At issue is the federal government attempting to “abrogate Texas’s sovereign protection from being sued without its consent is a direct stripping of a sovereign power it is entitled to enjoy as one of the United States,” the lawsuit states.

Another provision of the law created a new taxpayer-funded pilot program through the U.S. Department of Homeland Security’s Alternatives to Detention Case Management Pilot Program. It authorized “the release of illegal aliens into the interior of the country” by having nonprofit organizations provide “housing assistance, access to counsel, childcare, transportation, healthcare, and schooling” among other services to illegal foreign nationals.

This causes “Texas and its local governments to spend additional monies on services to illegal aliens they would not otherwise spend,” the lawsuit argues.

The judge enjoined the U.S. attorney general, the U.S. Department of Justice, the Equal Employment Opportunity Commission, their heads and respective officials and employees, from enforcing the first provision of the bill but not the second. He argued Texas only made its case that the first provision would “suffer irreparable injury absent an injunction.”
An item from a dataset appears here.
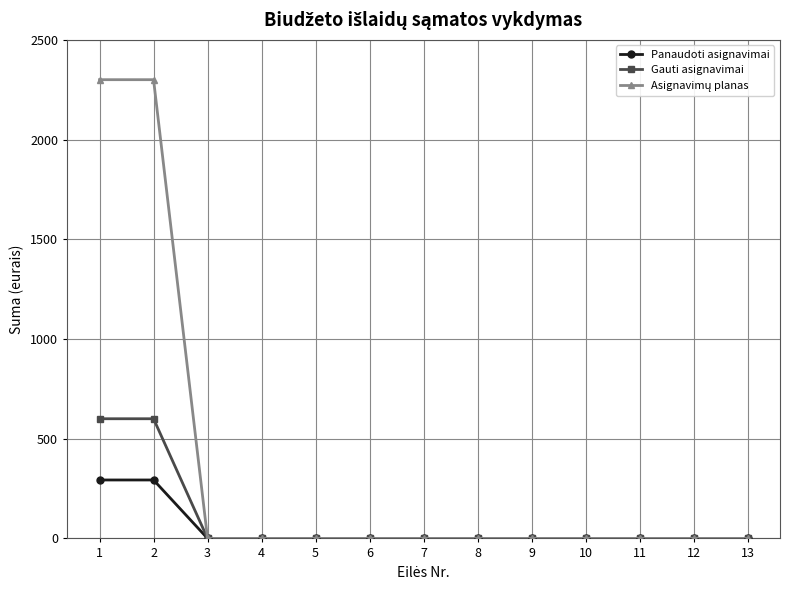

What is the greatest value displayed?

2300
He also said, “the Act itself presents a unique case given its contents: extensive funding for the federal government’s operations and several pieces of permanent legislation. But there is no too-big-to-be-unconstitutional exception for congressional action. It is well established that Congress cannot simply ignore the Constitution’s limits “in pursuit of desirable ends.”

The Biden administration has seven days to appeal his ruling, according to the order.